Charlie Who? Rep. Mel Watt might be a longtime colleague of Majority Whip James Clyburn (D-S.C.) and Ways and Means Chairman Charlie Rangel (D-N.Y.), but the North Carolina Democrat claims he doesn’t know much about them.

In his latest Federal Election Commission filing, Watt discloses donations from both colleagues — Clyburn gave him $1,700 and Rangel $1,000 in the last filing period — but under the section in which the campaign is supposed to disclose the donors’ employer, Watt has written “information requested” — indicating he doesn’t know exactly what they do.

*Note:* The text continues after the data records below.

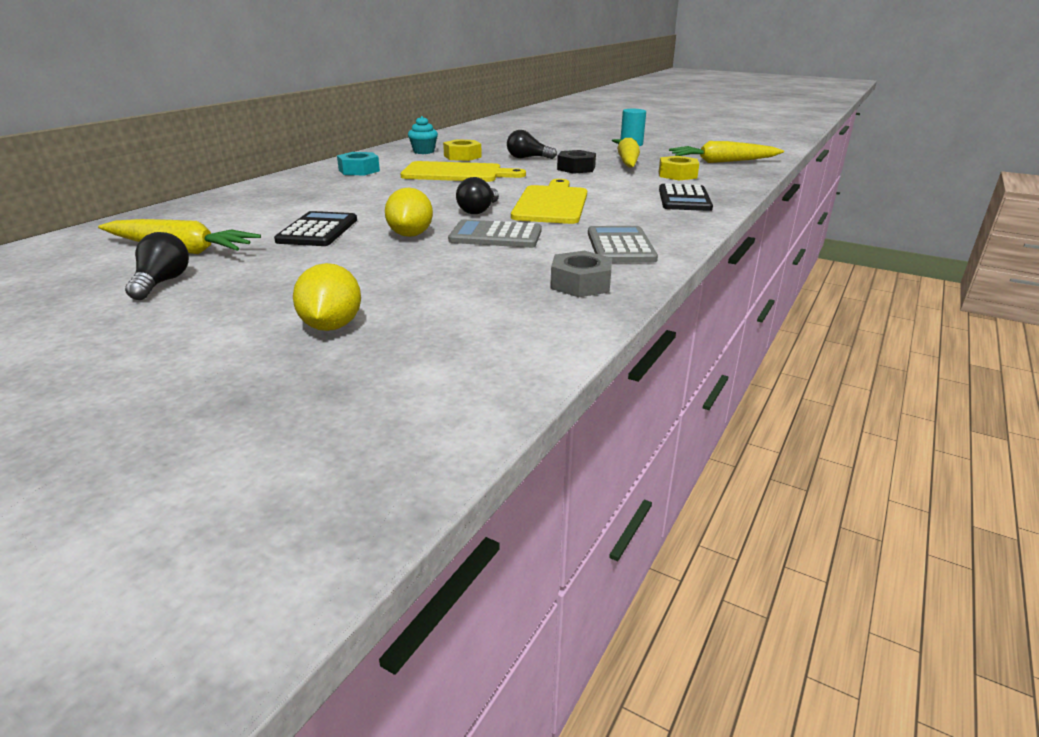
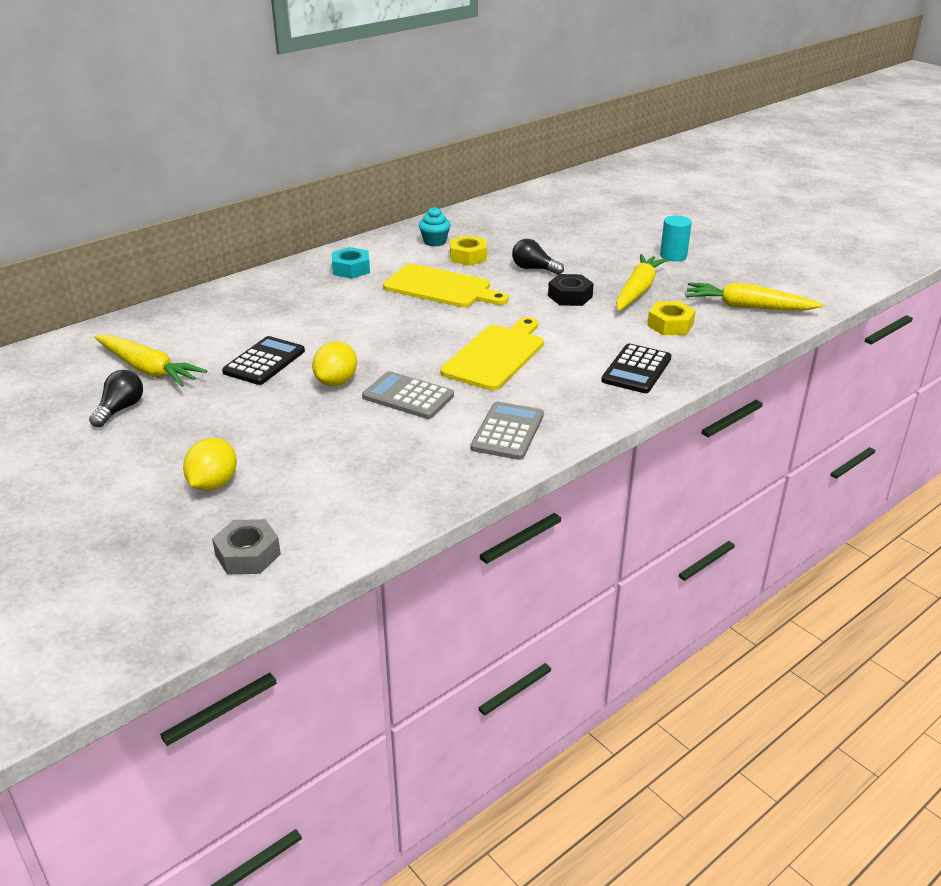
camera: 20 degrees right, 5 degrees up
black light bulb [456,177,499,214] -> none
grey nut [550,251,612,297] -> grey nut moved to [212,519,281,574]

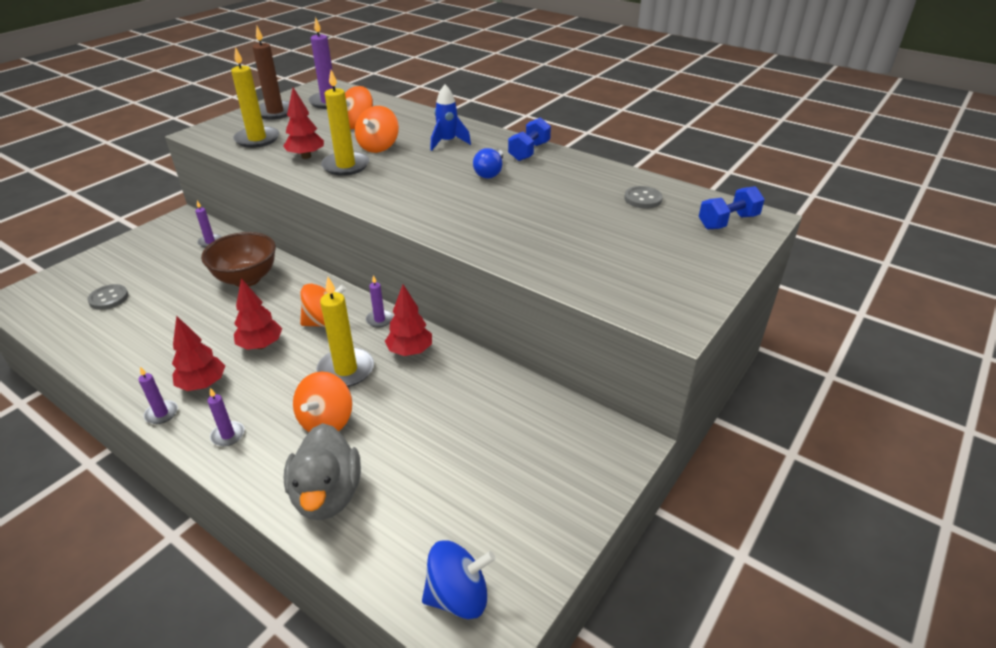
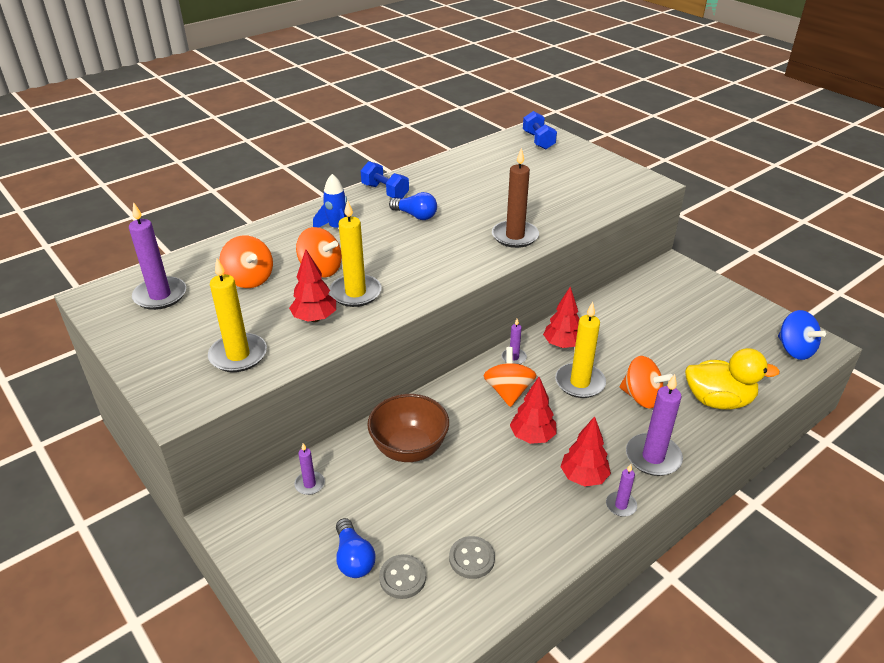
camera: 75 degrees left, 0 degrees up
purple candle [208,388,244,446] -> purple candle [626,374,683,476], size x1.91
brown candle [253,26,290,120] -> brown candle moved to [492,148,539,248]
grey duck [284,423,361,520] -> yellow duck [685,348,780,410]
blue spinning top [422,541,496,619] -> blue spinning top turned 150 degrees clockwise [778,310,826,360]
grey button [624,186,663,208] -> grey button moved to [449,536,495,579]
none -> blue light bulb [336,518,375,578]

For the 16 years Watt has served in Congress, he has served with Clyburn and Rangel. He tells HOH that the entries for his old friends Clyburn and Rangel remain blank simply because his campaign is following FEC rules — which require the campaign to request employer information when it is not clearly stated by the donor — to the letter.

“It does seem very funny, but we’re just following protocol,” he tells us.

Conserving Energy. “Enery” is the new “energy.” Republicans, who just can’t seem to catch a break these days, apparently can’t catch typos, either. A press release from the Senate Republican Conference hammering Democratic leaders on energy policy misspelled its subject, announcing that “SENATE REPUBLICANS CHALLENGE DEMOCRATS TO CONSIDER A BALANCED ENERY PLAN.”

HOH is well-aware of the perils of typos, having made more than her fair share, but the GOP’s error was made all the more public by the fact that it was sent to dozens of reporters, and in all caps to boot.

Our theory: Republicans were conserving energy by not running spell-check.